The New Zealand nurse who was publicly thanked by Britain’s Prime Minister Boris Johnson has talked about the struggle to provide the best care in an impossible situation as coronavirus rips through London.
Jenny McGee, from Invercargill, known globally as "Jenny from New Zealand" opened up to 1 NEWS’ Europe Correspondent Daniel Faitaua about intensive care units stretched by a shortage of knowledge and experience as hospitals are at the most critical status in living memory.
"We’re coming back to the same issue of not having enough intensive care trained nurses and doctors, and whilst we have lots of people being redeployed to us, which is amazing and we couldn’t do without them, the responsibility for all these patients lies on intensive care trained staff," she said.
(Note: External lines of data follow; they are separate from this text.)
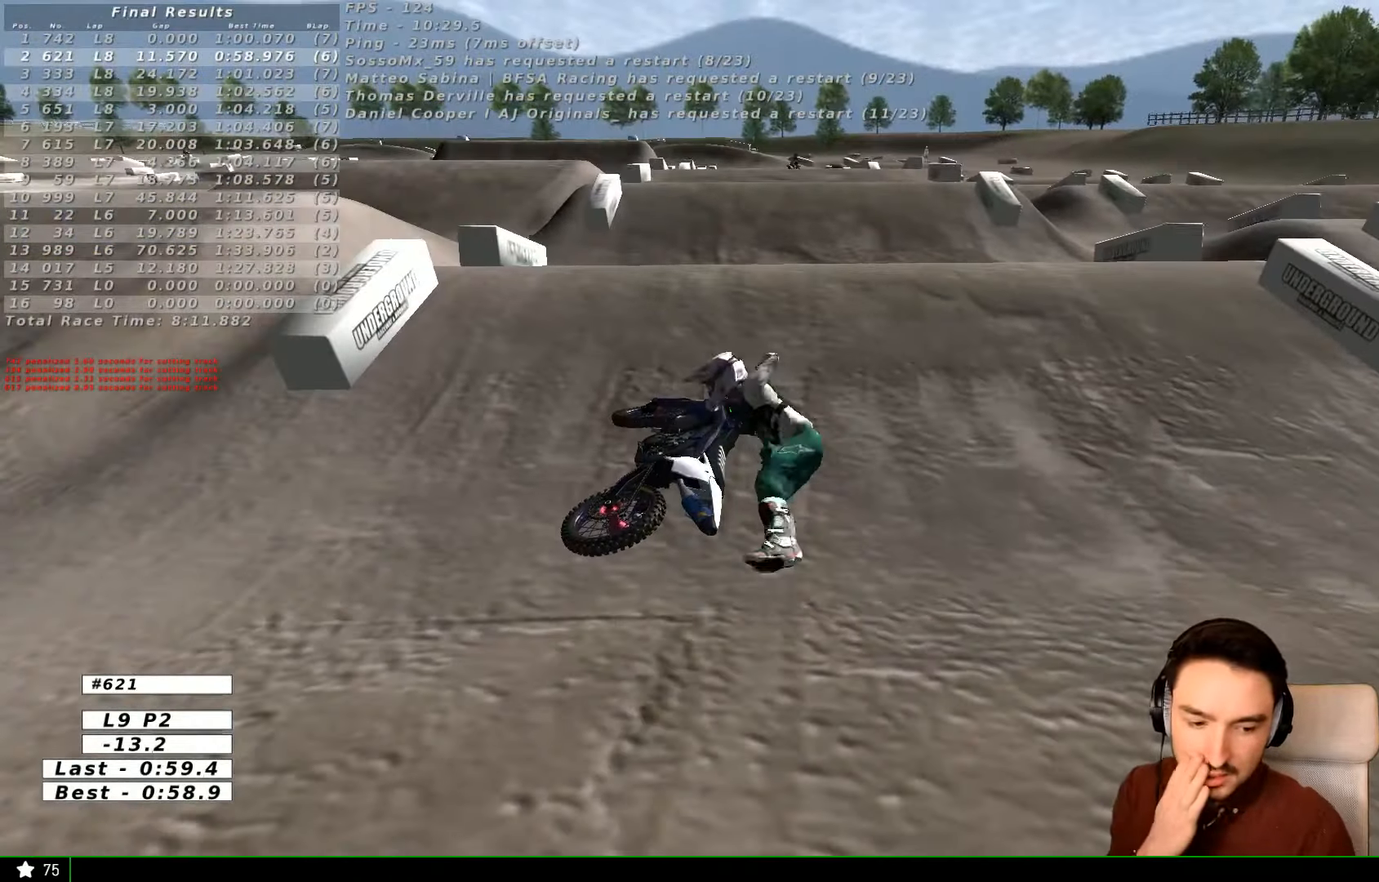
{"buttons": [], "left_stick": "center", "right_stick": "center", "events": []}
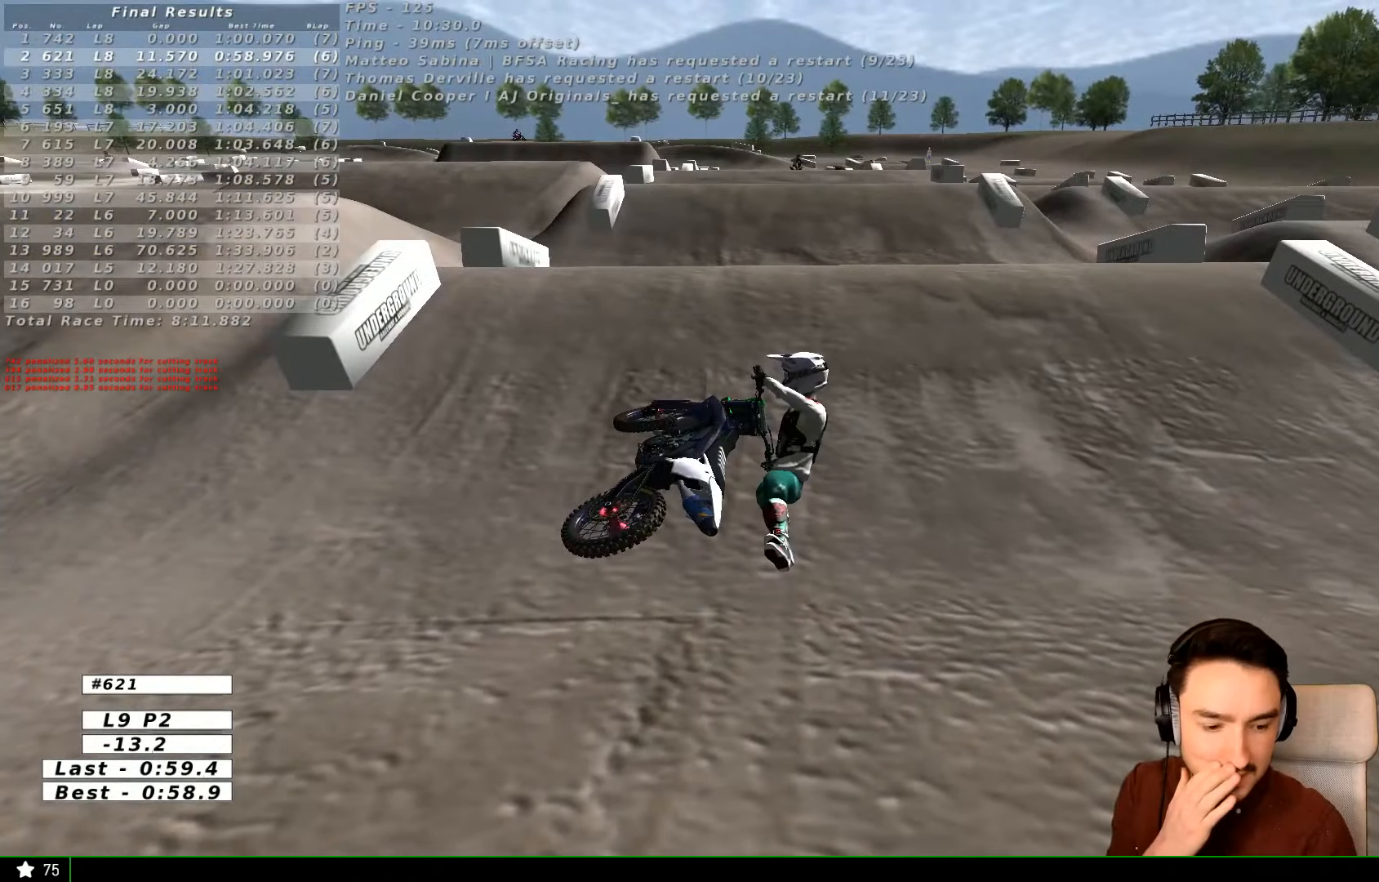
{"buttons": [], "left_stick": "center", "right_stick": "center", "events": []}
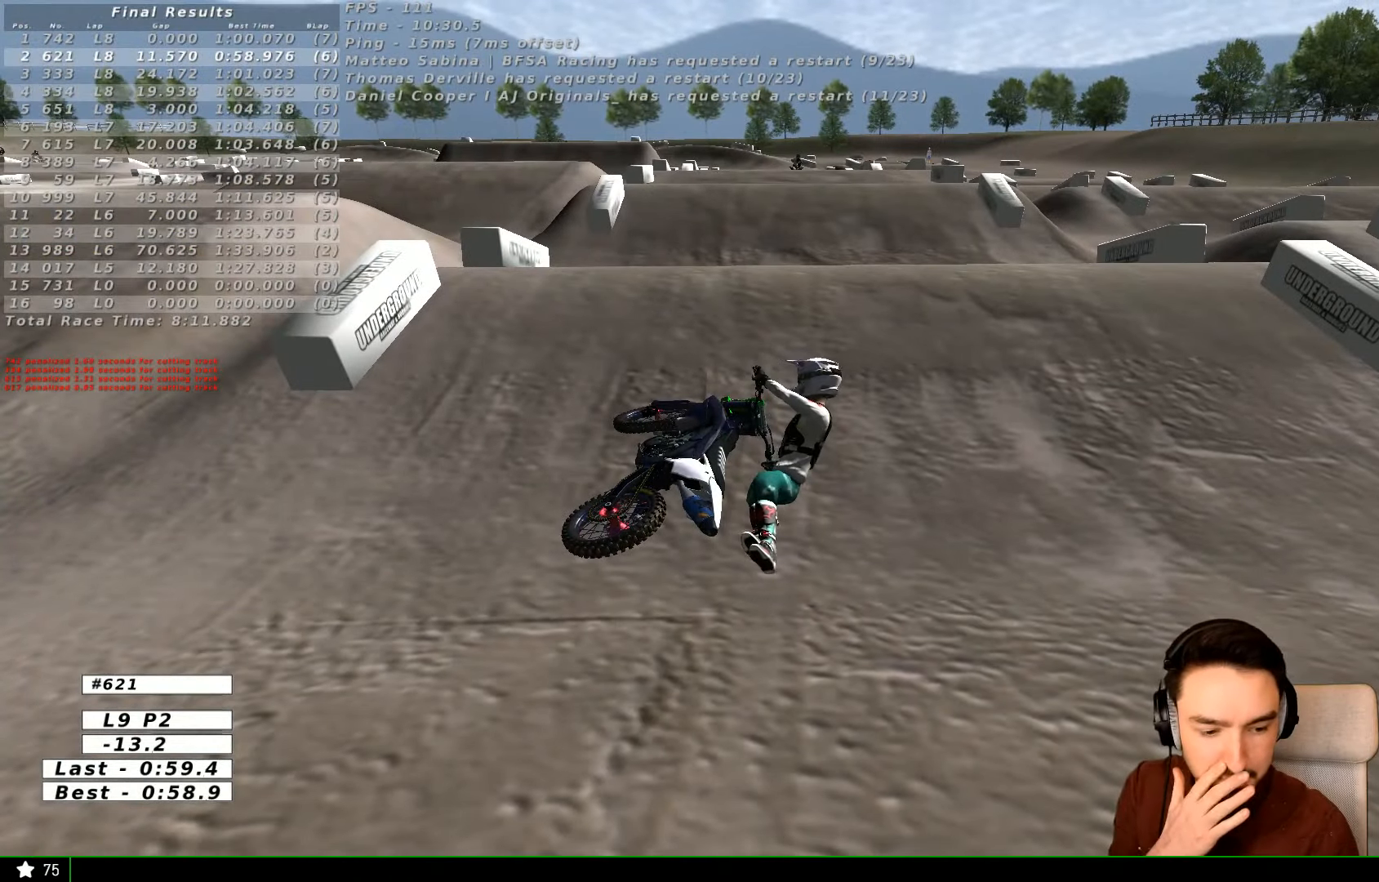
{"buttons": [], "left_stick": "center", "right_stick": "center", "events": []}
"So we’re just stretching and stretching and stretching and taking on more and more work load day by day and that is tough, it’s an overwhelming amount of responsibility."
The number of Covid-19 cases admitted to hospitals is now far greater than the first wave, as medical staff are treating 32,000 patients - 70 per cent more.
"The majority of people are kind of 60 years onwards but we are seeing young people come in, people with no medical history who for whatever reason have succumbed to this virus. No one is immune."
It comes as Johnson admitted to a select committee in Parliament that care wards in hospitals could be unable to cope if virus infections continued to rise.
The UK death toll has surpassed 84,000 after a further 1,564 fatalities have been recorded. It's the biggest figure reported in a single day since the pandemic began.
"All I can say is that the risk is very substantial and we have to keep the pressure off the NHS and the only way to do that is to follow the current lockdown," he said.
In April 2020, Johnson was admitted to ICU after he was struck down with Covid-19. He paid tribute to the staff at St Thomas’ Hospital and publicly singled out two nurses including Jenny from Invercargill who stood by his bedside as his life hung in the balance.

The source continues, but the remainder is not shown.